Kelebihan dan Keterbatasan

• Keunggulan: Cepat, tidak merusak, memerlukan volume sampel yang kecil, dan relatif murah.
• Keterbatasan: Hanya mengukur spesies kromoforik; sampel harus transparan dan bebas dari partikel yang berhamburan.
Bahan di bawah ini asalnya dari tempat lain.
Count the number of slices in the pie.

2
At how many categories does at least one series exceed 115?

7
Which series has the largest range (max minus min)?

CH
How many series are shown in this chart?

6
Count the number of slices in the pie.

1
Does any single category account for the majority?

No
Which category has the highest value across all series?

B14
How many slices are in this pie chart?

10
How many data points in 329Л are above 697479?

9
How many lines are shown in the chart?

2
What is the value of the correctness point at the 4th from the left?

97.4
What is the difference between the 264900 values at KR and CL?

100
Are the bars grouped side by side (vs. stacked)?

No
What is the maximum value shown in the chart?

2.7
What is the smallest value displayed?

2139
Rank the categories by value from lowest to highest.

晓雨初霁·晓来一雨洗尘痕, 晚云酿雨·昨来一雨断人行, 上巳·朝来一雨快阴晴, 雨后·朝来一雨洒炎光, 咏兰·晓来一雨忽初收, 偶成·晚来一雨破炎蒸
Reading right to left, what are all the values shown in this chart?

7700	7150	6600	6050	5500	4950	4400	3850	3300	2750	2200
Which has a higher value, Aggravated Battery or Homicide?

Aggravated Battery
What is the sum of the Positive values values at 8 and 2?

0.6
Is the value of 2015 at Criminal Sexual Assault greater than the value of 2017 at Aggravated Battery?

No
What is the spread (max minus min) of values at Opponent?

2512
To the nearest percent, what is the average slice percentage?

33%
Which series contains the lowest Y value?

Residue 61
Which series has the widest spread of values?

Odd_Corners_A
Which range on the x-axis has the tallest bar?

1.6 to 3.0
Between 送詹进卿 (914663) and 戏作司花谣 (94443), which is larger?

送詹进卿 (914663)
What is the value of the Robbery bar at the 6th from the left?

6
Protokol Spektroskopi UV-Vis Praktis

Panaskan instrumen selama 15–30 menit untuk menstabilkan lampu. Pilih kuvet kuarsa untuk pengukuran UV (<350 nm) karena kaca dan plastik menyerap sinar UV; gunakan kuvet plastik atau kaca sekali pakai hanya untuk pengukuran jarak tampak. Pegang kuvet pada sisi yang buram untuk menghindari sidik jari pada jendela optik. Isi kuvet referensi dengan larutan kosong (pelarut atau buffer saja) dan kuvet sampel dengan larutan analit. Masukkan kuvet referensi pada jalur berkas referensi dan sampel pada jalur berkas sampel. Untuk instrumen sinar tunggal, kumpulkan spektrum dasar blanko terlebih dahulu, lalu ganti dengan sampel. Lakukan pemindaian panjang gelombang dari 200–800 nm dengan kecepatan sedang (200 nm/menit) untuk menentukan λmaks — panjang gelombang serapan maksimum. Untuk analisis kuantitatif pada panjang gelombang tetap, atur instrumen ke λmax analit. Ukur serapan serangkaian larutan standar (konsentrasi 5–7 yang mencakup kisaran yang diharapkan) dan sampel yang tidak diketahui. Buatlah kurva kalibrasi dengan memplot serapan vs. konsentrasi. Cocokkan regresi linier — hukum Beer-Lambert (A = εbc) menyatakan bahwa hubungan harus linier dengan titik potong mendekati nol, asalkan serapannya antara 0,1 dan 1,0 (rentang linier pada sebagian besar instrumen). Jika serapannya melebihi 1,0, encerkan sampel. Untuk kuantifikasi DNA pada 260 nm, gunakan koefisien kepunahan 50 ng/µL per unit OD untuk DNA untai ganda dan 33 ng/µL per unit OD untuk DNA untai tunggal. Kemurnian dinilai dengan rasio A260/A280 (~1,8 untuk DNA murni, ~2,0 untuk RNA murni) dan rasio A260/A230 (>2,0). Untuk kuantifikasi protein pada 280 nm, ukur A280 dari protein yang dimurnikan dan hitung konsentrasinya menggunakan koefisien kepunahan molar protein. Untuk kinetika enzim, pantau perubahan serapan seiring waktu pada panjang gelombang tetap — misalnya, konsumsi NADH pada 340 nm (ε = 6220 M⁻¹cm⁻¹) untuk mengukur aktivitas dehidrogenase.

Aplikasi Dunia Nyata

Dalam studi tentang enzim alkohol dehidrogenase, oksidasi etanol menjadi asetaldehida digabungkan dengan reduksi NAD⁺ menjadi NADH, yang menyerap pada 340 nm. Reaksi dipantau pada 340 nm selama 5 menit pada 30°C dengan 0,1–10 mM etanol. Kecepatan awal diplot vs. konsentrasi substrat dan disesuaikan dengan persamaan Michaelis-Menten, menghasilkan Km = 1,2 mM dan Vmax = 85 µM/mnt.